God predestined these Christians He foreknew. Nowhere does this say they were predestined to eternal salvation. God says He predestined that they would be conformed to the image of His Son through these trials. This predestination is not a determination as to who goes to heaven, but rather the predetermination that all those who traveled the roads of suffering would be conformed more like Christ. And these would share in the joint-heirship of Christ (Rom 8:17).
They Are Also Called
This group of believers whom God had predestinated, He called and led to these choices. This calling is specific to this group of faithful Christians in the same way Jeremiah was called. Sometimes God calls us to share in the sufferings of Jesus in this life, and I believe it is this type of call that Paul has in mind. It is a call to suffering, not an effectual call or an unconditional election to eternal salvation. Those who are called are justified in their godly actions. They live godly lives, and at the Judgment Seat of Christ, they will be vindicated and judged as having lived righteously. This will lead to their glorification, namely the receiving of glory because of the godly lives they lived through suffering. This will result in future rewards in the kingdom, including the promise of joint-heirship with Christ (Rom 8:17).

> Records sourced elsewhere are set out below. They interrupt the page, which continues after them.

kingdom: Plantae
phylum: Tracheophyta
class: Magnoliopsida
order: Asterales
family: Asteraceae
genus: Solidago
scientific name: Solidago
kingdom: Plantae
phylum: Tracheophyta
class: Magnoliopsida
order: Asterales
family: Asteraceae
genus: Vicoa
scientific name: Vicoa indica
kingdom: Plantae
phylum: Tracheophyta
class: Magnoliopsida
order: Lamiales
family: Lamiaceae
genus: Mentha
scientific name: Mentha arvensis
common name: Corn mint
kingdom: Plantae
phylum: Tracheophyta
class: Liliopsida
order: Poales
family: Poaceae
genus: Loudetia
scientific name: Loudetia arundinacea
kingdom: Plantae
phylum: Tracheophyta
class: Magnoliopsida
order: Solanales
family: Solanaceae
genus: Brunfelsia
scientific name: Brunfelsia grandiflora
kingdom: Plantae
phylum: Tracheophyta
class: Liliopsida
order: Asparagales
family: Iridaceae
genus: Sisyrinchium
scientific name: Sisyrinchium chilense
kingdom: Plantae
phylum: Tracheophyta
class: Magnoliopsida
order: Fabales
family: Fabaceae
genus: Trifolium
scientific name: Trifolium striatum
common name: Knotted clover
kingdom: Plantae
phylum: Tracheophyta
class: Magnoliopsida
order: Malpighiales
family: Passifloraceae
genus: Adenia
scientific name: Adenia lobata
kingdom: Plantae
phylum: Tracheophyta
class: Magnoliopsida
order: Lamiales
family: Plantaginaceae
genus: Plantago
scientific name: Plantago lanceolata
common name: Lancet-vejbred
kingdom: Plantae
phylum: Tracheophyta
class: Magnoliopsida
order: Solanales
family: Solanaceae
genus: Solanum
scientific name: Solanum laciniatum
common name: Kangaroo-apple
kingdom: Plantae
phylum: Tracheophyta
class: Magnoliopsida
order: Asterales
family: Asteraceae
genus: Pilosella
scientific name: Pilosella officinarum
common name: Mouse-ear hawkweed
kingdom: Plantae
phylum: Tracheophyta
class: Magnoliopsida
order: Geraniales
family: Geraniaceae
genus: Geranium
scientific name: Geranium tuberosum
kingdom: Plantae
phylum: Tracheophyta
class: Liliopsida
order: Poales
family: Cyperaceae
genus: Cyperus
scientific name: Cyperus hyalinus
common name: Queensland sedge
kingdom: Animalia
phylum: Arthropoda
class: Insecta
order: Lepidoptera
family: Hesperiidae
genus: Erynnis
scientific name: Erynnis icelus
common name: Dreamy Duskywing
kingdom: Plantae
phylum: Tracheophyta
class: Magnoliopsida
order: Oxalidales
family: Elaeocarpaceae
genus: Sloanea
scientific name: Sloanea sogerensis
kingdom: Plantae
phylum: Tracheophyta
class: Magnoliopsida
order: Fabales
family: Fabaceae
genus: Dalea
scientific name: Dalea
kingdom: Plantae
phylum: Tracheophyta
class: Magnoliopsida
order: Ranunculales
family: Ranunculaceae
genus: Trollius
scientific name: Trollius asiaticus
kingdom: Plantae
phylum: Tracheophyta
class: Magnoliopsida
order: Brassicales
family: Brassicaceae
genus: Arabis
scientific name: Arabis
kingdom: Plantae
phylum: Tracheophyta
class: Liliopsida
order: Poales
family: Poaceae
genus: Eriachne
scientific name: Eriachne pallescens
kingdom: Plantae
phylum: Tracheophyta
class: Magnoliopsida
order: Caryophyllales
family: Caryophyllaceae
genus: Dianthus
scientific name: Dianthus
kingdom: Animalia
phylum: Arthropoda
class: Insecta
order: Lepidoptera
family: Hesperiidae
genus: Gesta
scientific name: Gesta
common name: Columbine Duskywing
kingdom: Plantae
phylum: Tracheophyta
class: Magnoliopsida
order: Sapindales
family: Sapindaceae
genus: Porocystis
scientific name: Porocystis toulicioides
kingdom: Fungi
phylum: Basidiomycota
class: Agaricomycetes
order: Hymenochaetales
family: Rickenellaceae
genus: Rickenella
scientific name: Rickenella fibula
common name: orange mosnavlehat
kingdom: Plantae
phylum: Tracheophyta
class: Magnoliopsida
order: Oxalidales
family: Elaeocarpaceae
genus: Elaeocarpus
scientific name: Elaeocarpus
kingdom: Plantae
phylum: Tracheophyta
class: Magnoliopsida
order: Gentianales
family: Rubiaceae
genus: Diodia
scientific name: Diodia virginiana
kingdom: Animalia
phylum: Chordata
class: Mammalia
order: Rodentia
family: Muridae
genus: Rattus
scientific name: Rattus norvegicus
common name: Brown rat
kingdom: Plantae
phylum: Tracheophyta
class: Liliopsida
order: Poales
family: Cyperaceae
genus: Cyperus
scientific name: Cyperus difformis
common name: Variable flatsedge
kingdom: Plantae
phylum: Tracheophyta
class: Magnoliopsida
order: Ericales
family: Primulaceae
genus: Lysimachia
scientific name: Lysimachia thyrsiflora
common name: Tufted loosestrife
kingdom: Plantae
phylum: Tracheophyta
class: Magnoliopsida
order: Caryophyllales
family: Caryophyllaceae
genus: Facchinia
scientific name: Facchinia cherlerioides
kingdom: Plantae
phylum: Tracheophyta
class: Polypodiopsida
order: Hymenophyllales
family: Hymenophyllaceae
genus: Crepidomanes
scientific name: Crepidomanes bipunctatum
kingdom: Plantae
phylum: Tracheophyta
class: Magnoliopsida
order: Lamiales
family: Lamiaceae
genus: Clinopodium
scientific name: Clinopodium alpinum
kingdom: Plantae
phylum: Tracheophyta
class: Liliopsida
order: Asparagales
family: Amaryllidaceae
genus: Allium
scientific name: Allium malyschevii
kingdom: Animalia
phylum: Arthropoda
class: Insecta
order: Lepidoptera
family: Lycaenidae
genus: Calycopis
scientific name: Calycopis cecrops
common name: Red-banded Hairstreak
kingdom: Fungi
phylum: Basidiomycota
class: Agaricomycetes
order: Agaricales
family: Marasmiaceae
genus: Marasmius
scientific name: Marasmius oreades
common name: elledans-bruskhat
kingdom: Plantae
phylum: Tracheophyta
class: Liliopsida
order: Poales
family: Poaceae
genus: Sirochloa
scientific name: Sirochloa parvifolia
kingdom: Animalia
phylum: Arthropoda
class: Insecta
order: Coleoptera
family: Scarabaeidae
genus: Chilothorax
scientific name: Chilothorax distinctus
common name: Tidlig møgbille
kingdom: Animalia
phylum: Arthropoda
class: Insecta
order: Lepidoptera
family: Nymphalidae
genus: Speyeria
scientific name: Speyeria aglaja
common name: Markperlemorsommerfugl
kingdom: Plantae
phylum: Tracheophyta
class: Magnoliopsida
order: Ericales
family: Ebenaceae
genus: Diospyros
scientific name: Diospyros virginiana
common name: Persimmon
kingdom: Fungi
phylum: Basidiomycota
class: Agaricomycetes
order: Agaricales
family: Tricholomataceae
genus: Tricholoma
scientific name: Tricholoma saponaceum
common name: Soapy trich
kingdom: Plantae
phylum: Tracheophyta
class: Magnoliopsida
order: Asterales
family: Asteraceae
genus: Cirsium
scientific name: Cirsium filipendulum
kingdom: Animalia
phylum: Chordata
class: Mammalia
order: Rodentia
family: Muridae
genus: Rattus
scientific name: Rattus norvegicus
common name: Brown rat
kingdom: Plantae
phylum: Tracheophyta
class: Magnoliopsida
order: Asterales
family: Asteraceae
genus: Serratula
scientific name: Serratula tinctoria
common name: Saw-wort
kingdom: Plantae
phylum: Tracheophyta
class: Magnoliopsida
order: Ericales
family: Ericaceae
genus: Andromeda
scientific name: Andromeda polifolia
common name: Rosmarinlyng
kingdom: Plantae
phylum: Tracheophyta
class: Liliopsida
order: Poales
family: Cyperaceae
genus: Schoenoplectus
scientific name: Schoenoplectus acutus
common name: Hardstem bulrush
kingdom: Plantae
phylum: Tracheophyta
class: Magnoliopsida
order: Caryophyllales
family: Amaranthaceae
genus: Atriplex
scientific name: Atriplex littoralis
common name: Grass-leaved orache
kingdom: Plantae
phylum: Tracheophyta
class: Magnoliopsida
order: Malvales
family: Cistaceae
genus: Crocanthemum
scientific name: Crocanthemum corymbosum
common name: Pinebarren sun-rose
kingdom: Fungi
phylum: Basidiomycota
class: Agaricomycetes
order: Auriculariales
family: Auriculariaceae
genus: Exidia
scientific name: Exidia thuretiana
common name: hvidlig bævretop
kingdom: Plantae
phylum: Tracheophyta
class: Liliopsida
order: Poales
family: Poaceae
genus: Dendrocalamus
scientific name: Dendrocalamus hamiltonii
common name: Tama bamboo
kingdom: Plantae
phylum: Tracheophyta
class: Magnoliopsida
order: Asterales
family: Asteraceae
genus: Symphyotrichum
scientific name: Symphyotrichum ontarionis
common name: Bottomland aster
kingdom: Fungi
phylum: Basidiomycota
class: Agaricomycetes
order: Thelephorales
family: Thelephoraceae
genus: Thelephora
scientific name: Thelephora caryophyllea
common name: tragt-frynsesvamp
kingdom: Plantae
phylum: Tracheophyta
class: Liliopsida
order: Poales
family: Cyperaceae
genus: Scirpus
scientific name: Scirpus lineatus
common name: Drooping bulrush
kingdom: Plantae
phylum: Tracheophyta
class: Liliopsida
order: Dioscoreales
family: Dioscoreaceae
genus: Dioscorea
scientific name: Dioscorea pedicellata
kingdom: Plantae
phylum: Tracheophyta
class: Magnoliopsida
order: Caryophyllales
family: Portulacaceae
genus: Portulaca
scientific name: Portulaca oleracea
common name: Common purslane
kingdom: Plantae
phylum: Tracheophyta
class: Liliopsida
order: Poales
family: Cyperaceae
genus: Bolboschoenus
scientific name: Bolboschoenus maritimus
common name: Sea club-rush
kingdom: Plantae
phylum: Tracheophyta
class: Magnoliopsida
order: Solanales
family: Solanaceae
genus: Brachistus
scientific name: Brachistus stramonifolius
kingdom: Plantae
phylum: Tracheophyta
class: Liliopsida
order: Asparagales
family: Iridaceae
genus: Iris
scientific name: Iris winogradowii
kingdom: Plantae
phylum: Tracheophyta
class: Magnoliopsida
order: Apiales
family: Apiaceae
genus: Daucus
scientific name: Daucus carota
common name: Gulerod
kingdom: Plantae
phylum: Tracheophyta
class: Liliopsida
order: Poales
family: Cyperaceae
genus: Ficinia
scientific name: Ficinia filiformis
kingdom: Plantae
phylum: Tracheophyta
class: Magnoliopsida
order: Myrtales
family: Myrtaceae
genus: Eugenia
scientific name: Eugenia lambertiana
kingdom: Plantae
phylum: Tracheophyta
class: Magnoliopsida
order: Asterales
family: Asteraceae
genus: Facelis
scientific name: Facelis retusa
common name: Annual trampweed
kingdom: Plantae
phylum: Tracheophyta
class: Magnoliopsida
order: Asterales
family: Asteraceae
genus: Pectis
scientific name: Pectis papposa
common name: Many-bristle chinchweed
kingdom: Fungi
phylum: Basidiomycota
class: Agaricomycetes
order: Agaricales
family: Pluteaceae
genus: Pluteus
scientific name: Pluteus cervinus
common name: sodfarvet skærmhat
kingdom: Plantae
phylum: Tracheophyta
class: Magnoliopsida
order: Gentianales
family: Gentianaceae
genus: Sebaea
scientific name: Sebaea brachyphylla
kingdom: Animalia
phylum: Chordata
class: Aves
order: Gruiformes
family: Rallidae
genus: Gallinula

Godly Suffering a Good Thing
When it comes to Christian suffering, Paul reveals that such suffering shouldn’t be seen as being forsaken by God. Rather the ability to share in Jesus’ suffering gives the believer the opportunity to be able share in the glory of Christ’s coming reign. These sufferings are mere birth pangs of the future deliverance from the bondage and corruption that the entire creation faces.
So, what does Rom 8:28-30 mean? There is a specific group of Christians that are called to share in the sufferings of Christ (Acts 9:16). Though they suffer, they have been called to enter into this suffering, which is making them more like Christ. They will be blessed in future rewards and joint-heirship with Jesus Christ. In the midst of the sufferings and trials, God has not left them but called them to share in this precious privilege. God is not absent but fully vested in them, and no matter what, He loves them, and nothing will separate them from His care.
Nowhere in this passage is there any indication that this is an unconditional election unto eternal life by God. Such an idea is not found in the broader context, either. From Romans 5 through Romans 8, Paul is talking about walking by the Holy Spirit and living the Christian life in a way that pleases God. While God indeed loves all believers, Rom 8:28-30 is talking about the love of God directed towards those Christians who share in the sufferings of Christ faithfully, as well as God’s promises for the blessings these believers will have in the future as a result of that suffering.
Daniel Weierbach is the associate pastor at Open Door Baptist Church in Prattville, AL.